Dr. Laura H. C Robinson
Society for Dance Research, PoP MOVES
Lecturer in Dance on the BA (Hons) Dance: Urban Practice degree. Research specialisms include Popular Dance, Dance on Screen, Masculinities, Spectacle and Reality Television.
Dr. Laura Robinson is a Lecturer in Dance at the University of East London. She currently teaches arts/event management, employability and cultural policy on the BA (Hons) Dance: Urban Practice, as well as supporting students in their Dissertations.
Her PhD research focused on the construction and performance
of spectacle in male Street dance crew performances on U.K.
television. Research specialisms include Popular Dance, Dance on Screen,
Masculinities, Spectacle and Reality Television.
Robinson, L (2014). The Dance Factor: Hip Hop, spectacle and reality television
in Blanco-Borelli, M (ed) The Oxford
Handbook of Dance on the Popular Screen.
Robinson, L (2013). Keeping the Faith: Issues of identity, spectacle and embodiment in Northern Soul in Dodds, S and Cook, S.C
(eds) Bodies of sound: studies across popular music and dance, Burlington, VT: Ashgate.

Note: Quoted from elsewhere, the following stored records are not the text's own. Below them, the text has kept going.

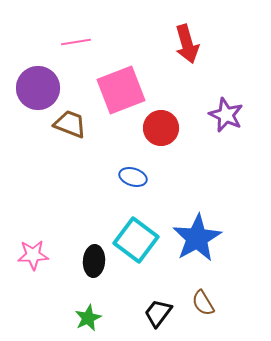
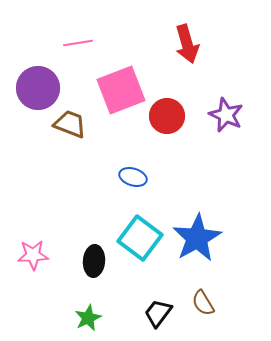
pink line: moved 2 px right, 1 px down
red circle: moved 6 px right, 12 px up
cyan square: moved 4 px right, 2 px up
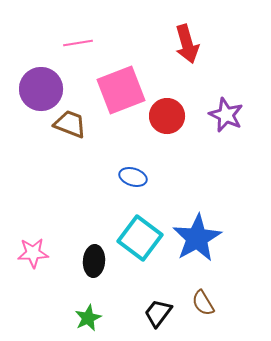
purple circle: moved 3 px right, 1 px down
pink star: moved 2 px up
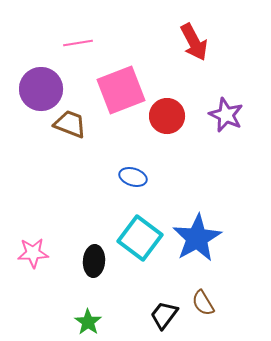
red arrow: moved 7 px right, 2 px up; rotated 12 degrees counterclockwise
black trapezoid: moved 6 px right, 2 px down
green star: moved 4 px down; rotated 12 degrees counterclockwise
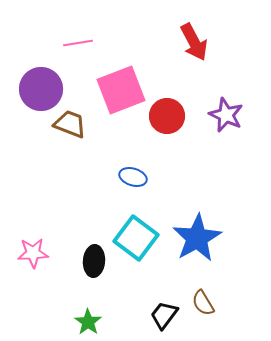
cyan square: moved 4 px left
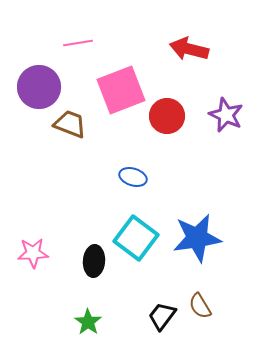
red arrow: moved 5 px left, 7 px down; rotated 132 degrees clockwise
purple circle: moved 2 px left, 2 px up
blue star: rotated 21 degrees clockwise
brown semicircle: moved 3 px left, 3 px down
black trapezoid: moved 2 px left, 1 px down
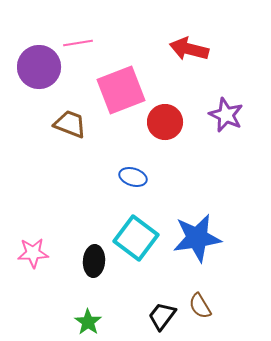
purple circle: moved 20 px up
red circle: moved 2 px left, 6 px down
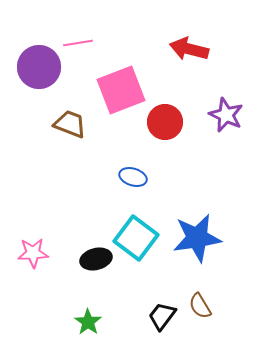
black ellipse: moved 2 px right, 2 px up; rotated 72 degrees clockwise
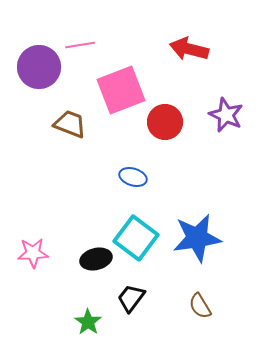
pink line: moved 2 px right, 2 px down
black trapezoid: moved 31 px left, 18 px up
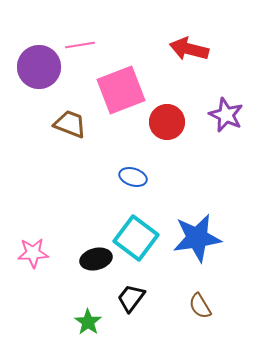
red circle: moved 2 px right
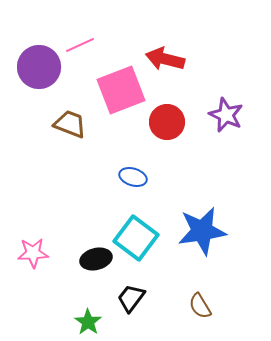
pink line: rotated 16 degrees counterclockwise
red arrow: moved 24 px left, 10 px down
blue star: moved 5 px right, 7 px up
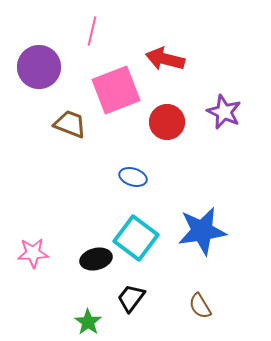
pink line: moved 12 px right, 14 px up; rotated 52 degrees counterclockwise
pink square: moved 5 px left
purple star: moved 2 px left, 3 px up
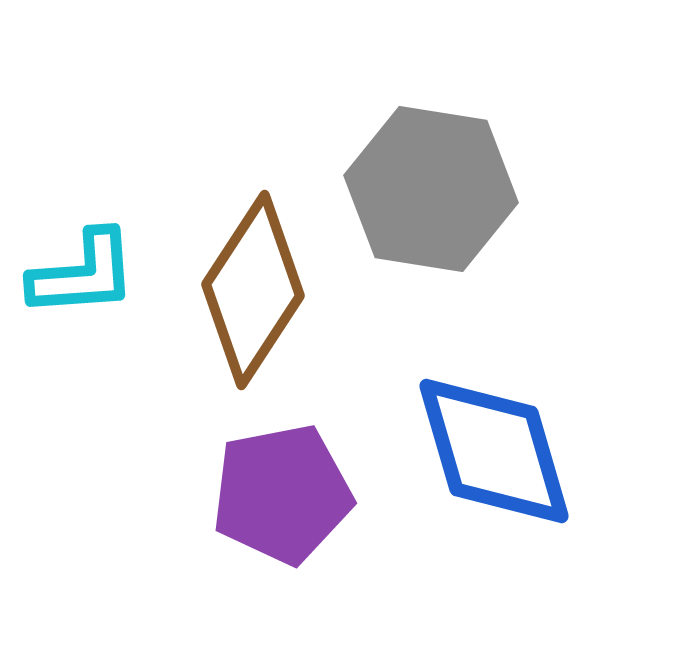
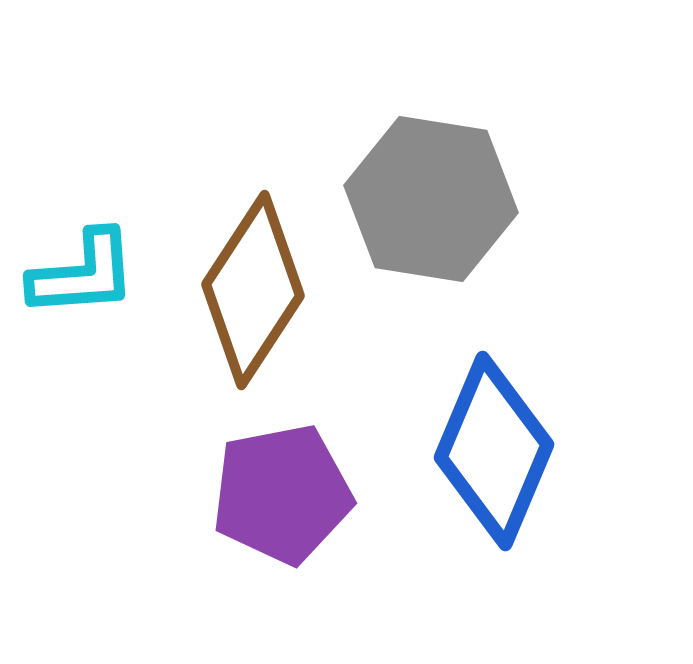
gray hexagon: moved 10 px down
blue diamond: rotated 39 degrees clockwise
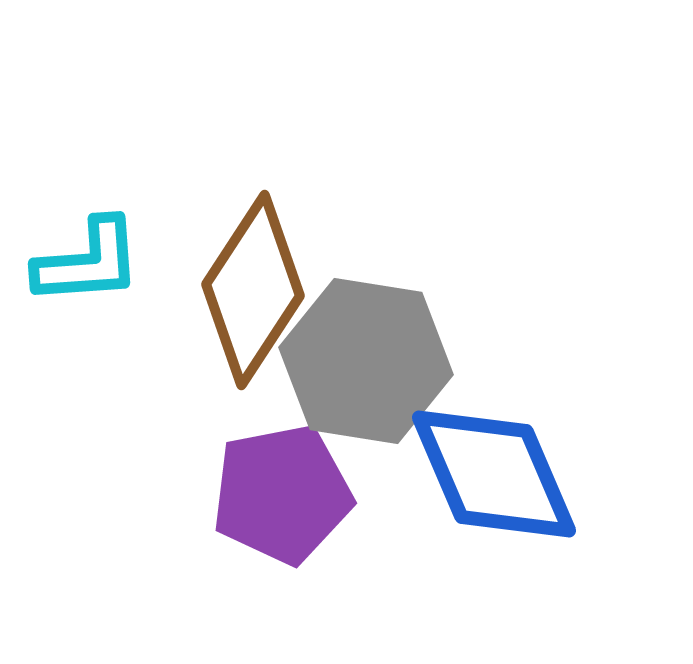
gray hexagon: moved 65 px left, 162 px down
cyan L-shape: moved 5 px right, 12 px up
blue diamond: moved 23 px down; rotated 46 degrees counterclockwise
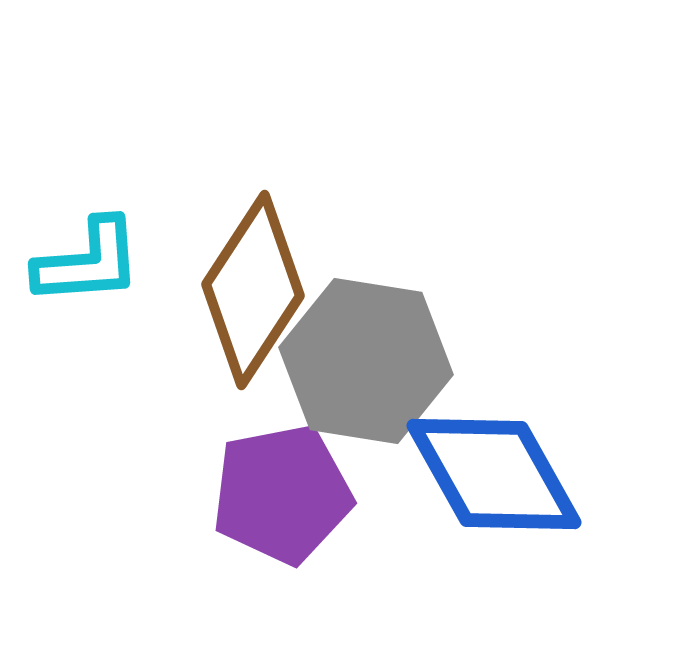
blue diamond: rotated 6 degrees counterclockwise
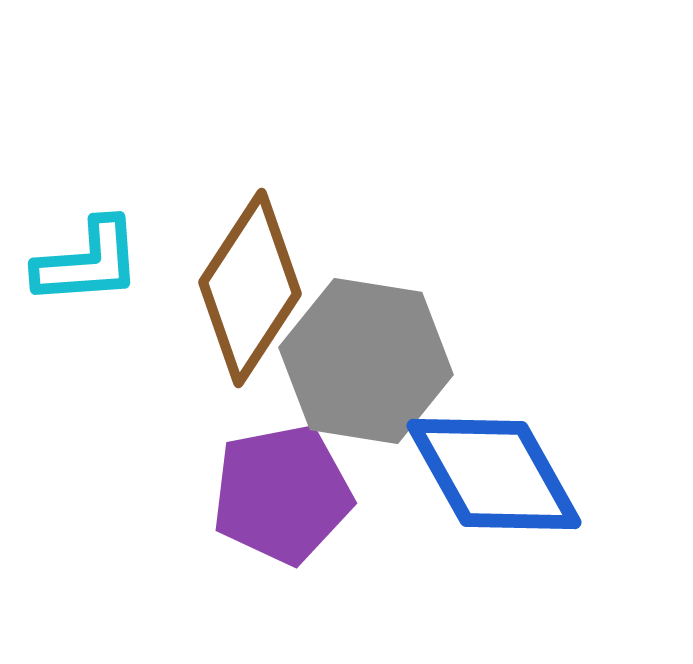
brown diamond: moved 3 px left, 2 px up
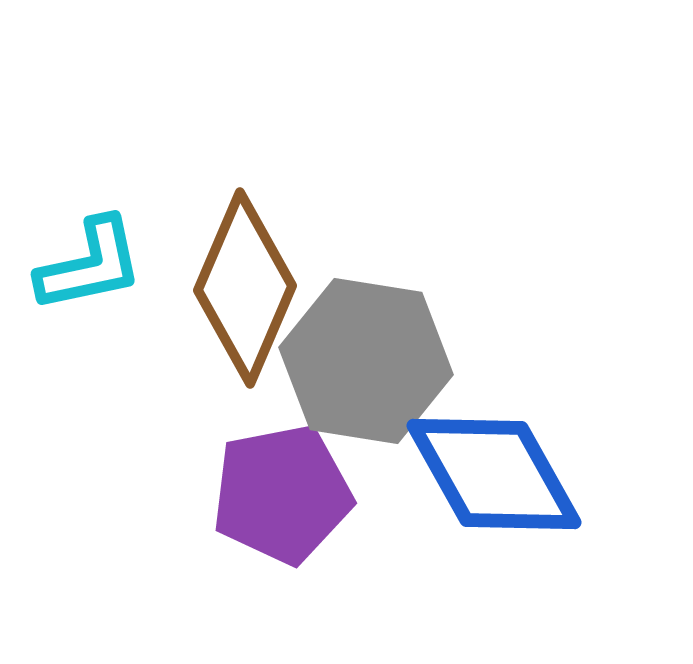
cyan L-shape: moved 2 px right, 3 px down; rotated 8 degrees counterclockwise
brown diamond: moved 5 px left; rotated 10 degrees counterclockwise
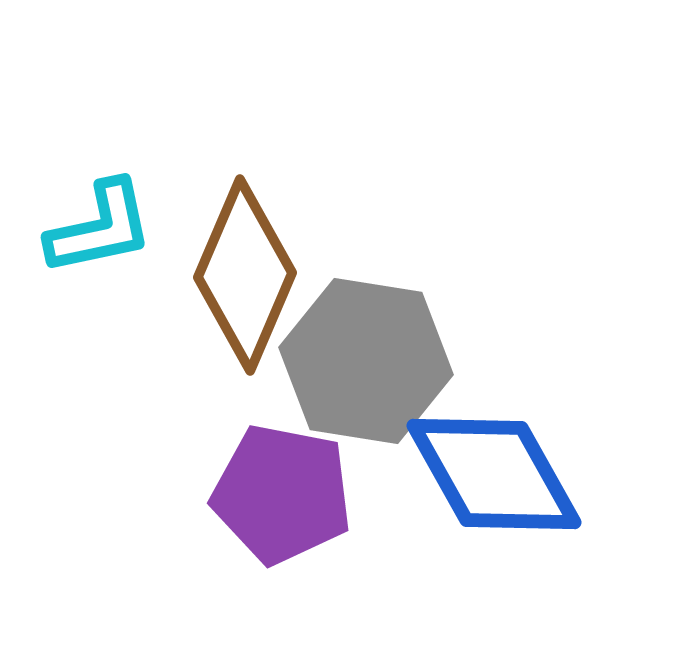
cyan L-shape: moved 10 px right, 37 px up
brown diamond: moved 13 px up
purple pentagon: rotated 22 degrees clockwise
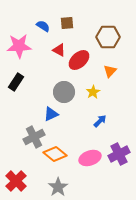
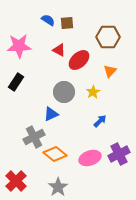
blue semicircle: moved 5 px right, 6 px up
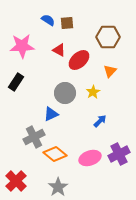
pink star: moved 3 px right
gray circle: moved 1 px right, 1 px down
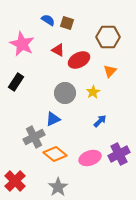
brown square: rotated 24 degrees clockwise
pink star: moved 2 px up; rotated 30 degrees clockwise
red triangle: moved 1 px left
red ellipse: rotated 15 degrees clockwise
blue triangle: moved 2 px right, 5 px down
red cross: moved 1 px left
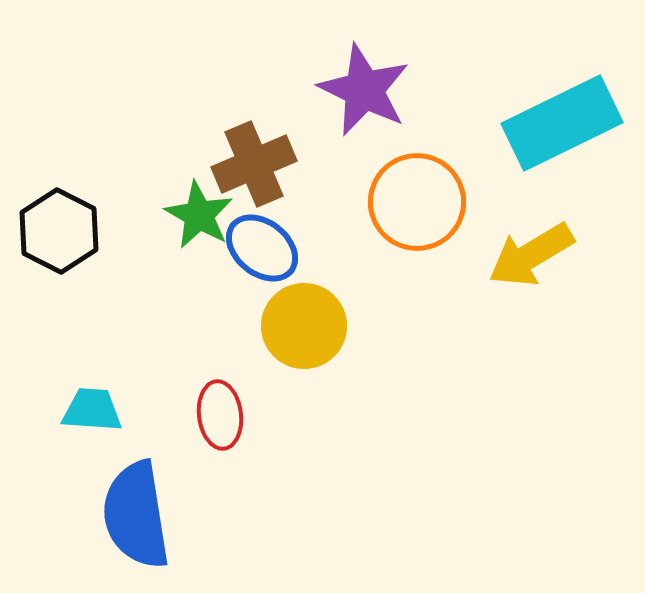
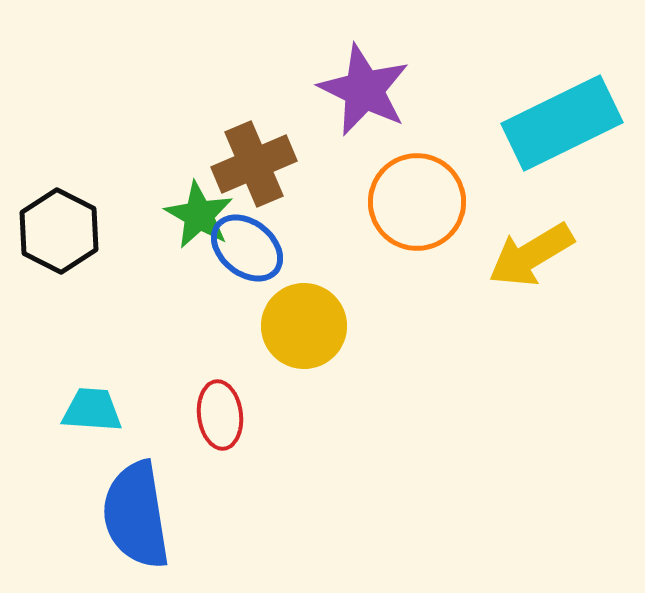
blue ellipse: moved 15 px left
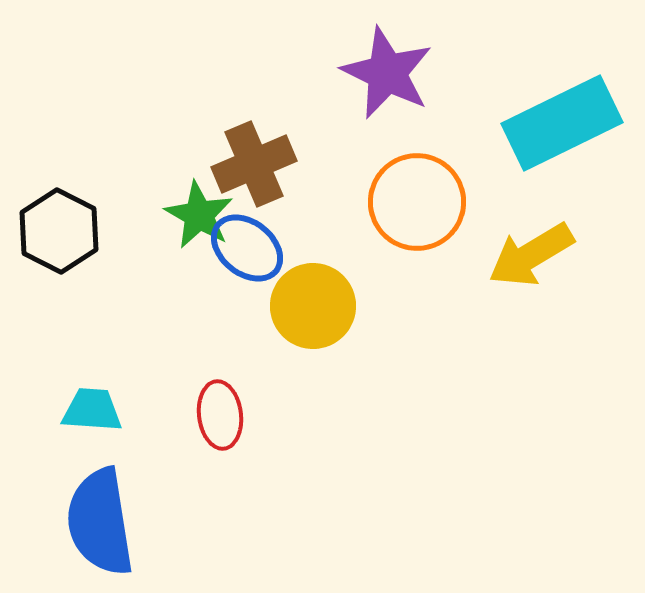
purple star: moved 23 px right, 17 px up
yellow circle: moved 9 px right, 20 px up
blue semicircle: moved 36 px left, 7 px down
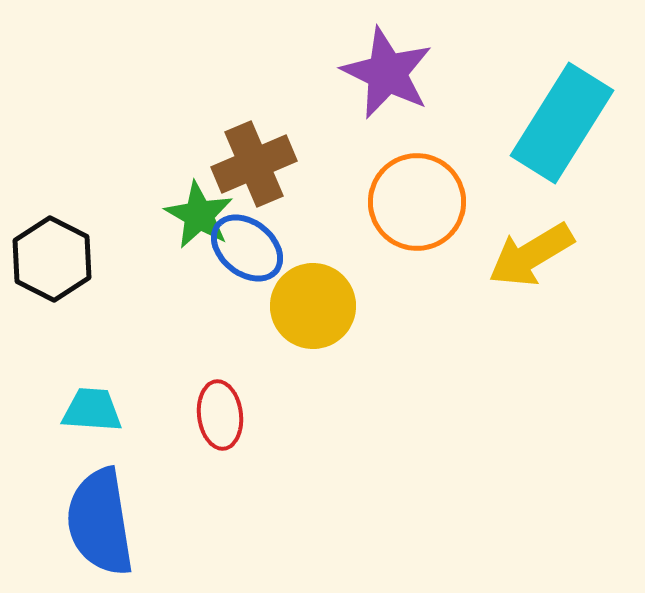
cyan rectangle: rotated 32 degrees counterclockwise
black hexagon: moved 7 px left, 28 px down
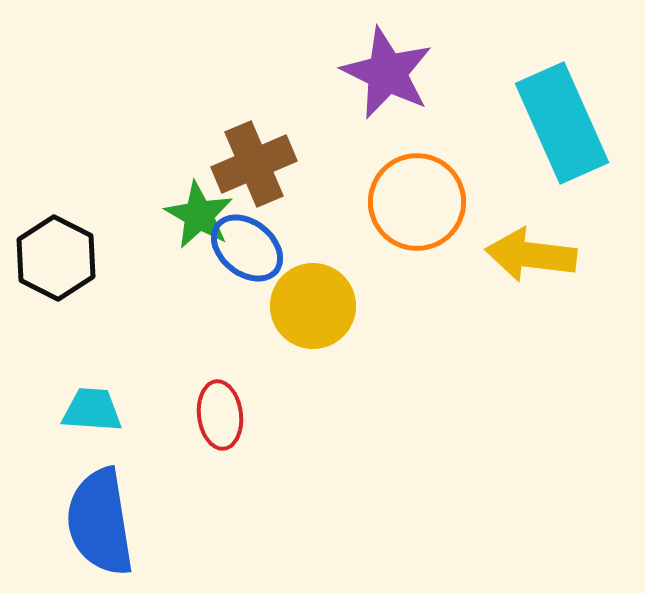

Robinson, L (2012). Some Like it Hip Hop: Gender play and performance. Society for Dance Research Newsletter. Society for Dance research.
Future publications include a book chapter in the forthcoming Oxford Handbook of Dance and Competition.
Alongside her academic career, Laura was the National Development Manager for the Exercise Movement and Dance Partnership, the National Governing Body of Dance Fitness, and worked with Independence as the Dare2Dance Project Manager.
Laura is the membership secretary for the Society of Dance
Research and interim chair of PoP MOVES, an international research group
studying performances of the popular.
Despite the burgeoning popularity of male street dance crew performances within U.K. televised talent show competitions, as well as the steady growth of international Hip Hop dance scholarship, commercial street dance practices tend to be ignored by academia due to the diminished value of these mediated performances and their deemed inauthenticity in comparison with other vernacular practice. Current literature on televised dance competitions considers the notion of spectacle (McMains, 2006; Weisbrod, 2011, 2014), but there is a continued focus on the solo dance performer, and it not does attend to spectacle as both a visual aesthetic and as a condition of a commodified society.
This thesis satisfies such absence in research by critically investigating the constructed and performance of spectacle within male street dance crew performances on U.K television talent show competitions. It interrogates the nature and manifestation of spectacle in relation to the dancing body within a televised commercial competitive format, and considers how might these dancing bodies be made visible by their situation within the omnipotent media spectacle of the television talent show. Finally, it questions what are the stakes in situating the body as a spectacular image, and do these bodies hold any agency within their reduction to spectacle?
This thesis necessarily undertakes an interdisciplinary approach. Drawing upon Dodd’s (2001) observations of the triadic relationship between body, camera and post-production edit, and Lansdale’s (2008) intertextual approach for analysing the dancing body within a postmodern society, this thesis conducts a textual analysis of dance on television, examining 59 street dance crew performances between 2008- 2013 featured within Britain’s Got Talent (2007-current) and Got To Dance (2010- current). Through a critique of theoretical perspectives evolved from Marxism and Visual Theory, as well as concepts that have shaped the fields of Dance, Television and Film studies, this thesis explores the construction of spectacle through an exploration of identity construction, choreographic structure and content, and the relationship between technology and the body; key concepts that arise from an early analysis of the research field.
Analysis reveals that crews perform ‘the surplus’; the transgression of corporeal boundaries through the virtuosic ability of the Street Dance body and the further amplification of the body through techniques of cinematic excess. Specifically, this is achieved through performances of the larger-than-life character, the cinematic special effect and the technologically enhanced cyborg. By performing the surplus, however, the television talent show frames crews as commodities, reducing them to fetishised images through the erasure of their histories, labour systems, and the displacement of the human. Dancers have a voice within the media spectacle, however, and negate their reduction to glossy image through continued emphasis on themes of brotherhood, labour, and human emotion. Despite the surpassing of the body through performances of the surplus, it is the fleshy humanity of the dancer that registers these performances as spectacular. While not a main finding of my thesis, this conclusion raise a warning to Dance Studies’ continued poststructuralist approach of referring to the ‘body’, and firmly positions the human experience, or the humanity of the body, within the televised talent show spectacle.